» **What the task asks**
Within the entries below, find every line that has the string "bush", then copy it.
Extracted information below:
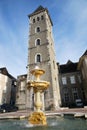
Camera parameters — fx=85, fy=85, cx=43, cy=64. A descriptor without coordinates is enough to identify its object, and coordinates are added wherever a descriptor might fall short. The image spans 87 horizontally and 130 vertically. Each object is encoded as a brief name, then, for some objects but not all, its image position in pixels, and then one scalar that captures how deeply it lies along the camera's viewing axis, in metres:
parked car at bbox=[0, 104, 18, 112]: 17.15
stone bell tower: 15.44
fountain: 5.39
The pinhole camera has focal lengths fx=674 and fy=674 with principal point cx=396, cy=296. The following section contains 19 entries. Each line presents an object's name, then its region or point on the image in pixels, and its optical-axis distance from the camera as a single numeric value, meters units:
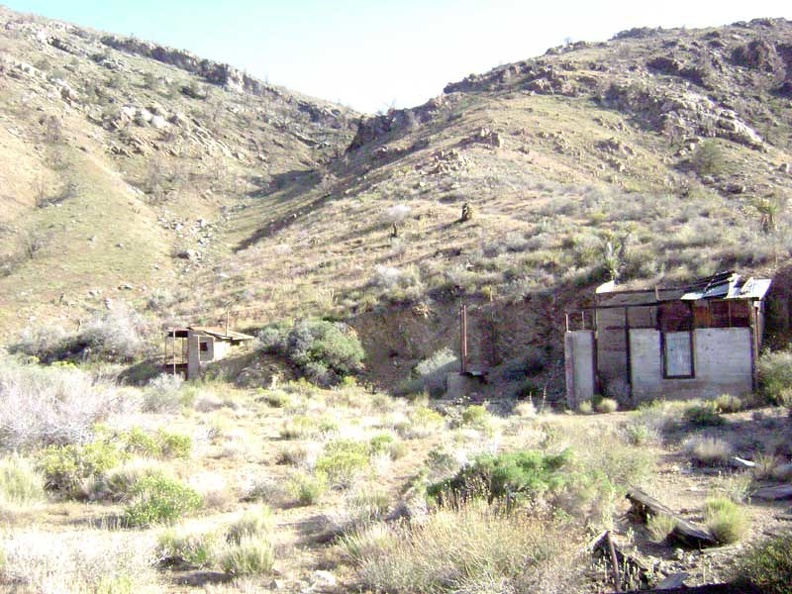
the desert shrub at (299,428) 14.77
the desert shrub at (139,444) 11.64
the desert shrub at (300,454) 11.97
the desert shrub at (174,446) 11.95
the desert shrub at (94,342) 30.77
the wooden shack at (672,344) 18.33
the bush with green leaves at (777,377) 16.22
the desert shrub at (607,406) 18.27
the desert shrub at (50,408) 11.48
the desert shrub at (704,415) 14.27
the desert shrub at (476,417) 15.30
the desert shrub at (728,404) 16.14
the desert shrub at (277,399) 20.83
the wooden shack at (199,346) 27.39
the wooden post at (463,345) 23.34
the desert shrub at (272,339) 27.08
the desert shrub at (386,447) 12.23
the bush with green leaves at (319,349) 25.88
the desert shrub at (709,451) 11.03
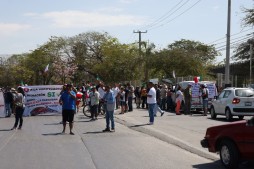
End of Extracted information.
» **Reply**
the bush with green leaves at (777,377) 16.22
the bush with green leaves at (319,349) 25.88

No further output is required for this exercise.